→ **TRECHO DO DOCUMENTO**:
:::::

Na noite de premiação, entretanto, um dos
designers do jogo, Matteo Menapace, demonstrou solidariedade à Palestina, usando um adesivo em sua camiseta que mostrava a silhueta da Palestina histórica. Além disso, estimulou, em seu discurso, o envolvimento dos
designers de jogos de tabuleiro modernos em temas menos prosaicos, ou seja, para abordarem problemas reais em seus jogos.
O resultado: acusado de antissemitismo, Menapace fora
banido definitivamente do evento — ressalto que, na Alemanha, dado o contexto do Holocausto, há um aparato legal mais severo contra qualquer prática ou expressão que possa ser considerada antissemita, mesmo que indiretamente, o que torna a questão bastante complexa. O
designer, entretanto,
rechaçou a grave acusação de antissemitismo e reafirmou a sua posição política contra o
genocídio perpetrado contra o povo palestino, no conflito israelo-palestino: "O que podemos fazer, enquanto cidadãos das nações ocidentais, é pressionar os nossos governos para assumirem a responsabilidade pelo seu papel histórico nesta injustiça e para pôr fim à nossa cumplicidade com o seu financiamento e a sua viabilização de crimes de guerra".

Segundo o Prof. Dr.
Alexandre Barbosa, pode ser chamado de decolonialismo o conjunto de "práticas, conceitos, pesquisas e estudos que tentam diminuir, e até reverter, os efeitos da colonização nas sociedades em que este processo histórico ocorreu", conceito que também é aplicável ao conflito israelo-palestino, historicamente originado de um processo colonial.
Todos os jogos são políticos, sem exceção. A presente lista é dedicada, portanto, aos jogos decoloniais, ou seja, aqueles que, no contexto lúdico, negam-se a silenciar ou mesmo a, abertamente,
referendar o eurocentrismo e o colonialismo. Optam pelo caminho inverso, ao encontro do chamamento de Menapace, posicionando-se diretamente ou, ao menos, atuando de algum modo em oposição ao colonialismo e às ainda abertas e latentes chagas coloniais.

:::::

→ **PARTES DO EXERCÍCIO**:
#1 No trecho sobre Matteo Menapace, o que aparecia no adesivo que ele usava na camiseta na noite de premiação?
#2 Diga se cada afirmação concorda com o trecho sobre Matteo Menapace, respondendo sim ou não e citando as palavras do trecho que decidem a questão. (a) Menapace foi banido definitivamente do evento. (b) Menapace aceitou a acusação de antissemitismo. (c) O trecho admite que alguns jogos não são políticos.
Os registros não entram nesta parte do exercício.

→ **DADOS PARA ANÁLISE**:
:::::

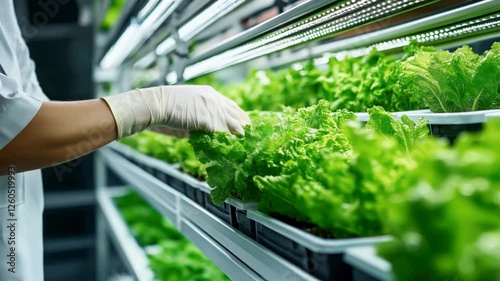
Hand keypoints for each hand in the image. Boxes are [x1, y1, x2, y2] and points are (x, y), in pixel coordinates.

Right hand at [102, 85, 250, 138]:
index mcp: (210, 94)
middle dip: (246, 129)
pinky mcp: (211, 121)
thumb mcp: (187, 112)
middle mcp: (215, 100)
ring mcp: (215, 110)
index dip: (240, 118)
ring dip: (241, 139)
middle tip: (253, 142)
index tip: (246, 129)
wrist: (155, 105)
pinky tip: (235, 154)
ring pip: (236, 126)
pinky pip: (226, 135)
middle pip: (239, 116)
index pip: (232, 106)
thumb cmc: (164, 109)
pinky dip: (231, 145)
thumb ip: (200, 120)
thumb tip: (207, 134)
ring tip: (247, 152)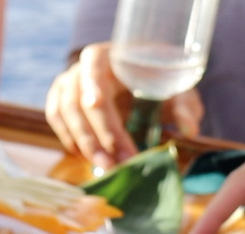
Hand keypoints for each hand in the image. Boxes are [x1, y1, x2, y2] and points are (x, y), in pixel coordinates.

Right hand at [44, 42, 203, 169]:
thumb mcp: (175, 88)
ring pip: (63, 114)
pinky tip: (87, 158)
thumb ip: (183, 106)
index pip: (94, 66)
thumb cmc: (155, 80)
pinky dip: (70, 141)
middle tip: (112, 163)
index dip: (93, 87)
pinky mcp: (59, 101)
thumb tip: (188, 128)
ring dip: (82, 144)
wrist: (136, 79)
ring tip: (104, 167)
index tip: (97, 106)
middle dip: (95, 135)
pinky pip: (56, 121)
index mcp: (109, 55)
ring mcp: (66, 84)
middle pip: (78, 101)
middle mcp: (81, 68)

:::::

→ **RESULTADOS DO EXERCÍCIO**:
#1 A silhueta da Palestina histórica.

#2
(a) Sim: "Menapace fora banido definitivamente do evento".
(b) Não: "rechaçou a grave acusação de antissemitismo".
(c) Não: "Todos os jogos são políticos, sem exceção."